• **Work item A**: In the records below, replace "Posted by" with "Shared by" and leave every other line unchanged.

*** Opening of Source extract ***

# I FINALLY won the lottery!



## Texatdurango (Mar 1, 2008)

After playing the Texas lottery for several years, we finally had the winning number last September.

Aside from allowing me to buy tons of pen making supplies it also allowed me to build my dream home.

We're simple folks who enjoy the simple life and aren't ones to try to impress others with our new found wealth so kept the old homestead and just added on rather than move into one of those fancy gated communities.

Now I'm not posting this to brag but here's where a lot of the money went........


----------



## DocStram (Mar 1, 2008)

Dang ... that is such an interesting picture.  Talk about being creative!  [:0]


----------



## rjwolfe3 (Mar 1, 2008)

wow reminds me of my dream home [}]


----------



## Jeff-in-Indiana (Mar 1, 2008)

I especially like the greenhouse on the cargo-container !!  CLASSY!

*** Close of Source extract ***

• **Work item B**: Quote the complete forum thread about the lottery win above, word for word.

*** Opening of Records provided ***

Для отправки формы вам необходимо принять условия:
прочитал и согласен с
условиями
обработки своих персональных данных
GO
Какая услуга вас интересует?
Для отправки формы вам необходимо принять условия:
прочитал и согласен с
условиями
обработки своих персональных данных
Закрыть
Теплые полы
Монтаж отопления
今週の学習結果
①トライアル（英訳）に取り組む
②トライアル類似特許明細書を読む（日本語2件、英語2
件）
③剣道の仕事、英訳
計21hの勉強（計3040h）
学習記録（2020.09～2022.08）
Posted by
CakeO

*** Close of Records provided ***

• **Exercise result A**:
Для отправки формы вам необходимо принять условия:
прочитал и согласен с
условиями
обработки своих персональных данных
GO
Какая услуга вас интересует?
Для отправки формы вам необходимо принять условия:
прочитал и согласен с
условиями
обработки своих персональных данных
Закрыть
Теплые полы
Монтаж отопления
今週の学習結果
①トライアル（英訳）に取り組む
②トライアル類似特許明細書を読む（日本語2件、英語2
件）
③剣道の仕事、英訳
計21hの勉強（計3040h）
学習記録（2020.09～2022.08）
Shared by
CakeO

• **Exercise result B**:
# I FINALLY won the lottery!



## Texatdurango (Mar 1, 2008)

After playing the Texas lottery for several years, we finally had the winning number last September.

Aside from allowing me to buy tons of pen making supplies it also allowed me to build my dream home.

We're simple folks who enjoy the simple life and aren't ones to try to impress others with our new found wealth so kept the old homestead and just added on rather than move into one of those fancy gated communities.

Now I'm not posting this to brag but here's where a lot of the money went........


----------



## DocStram (Mar 1, 2008)

Dang ... that is such an interesting picture.  Talk about being creative!  [:0]


----------



## rjwolfe3 (Mar 1, 2008)

wow reminds me of my dream home [}]


----------



## Jeff-in-Indiana (Mar 1, 2008)

I especially like the greenhouse on the cargo-container !!  CLASSY!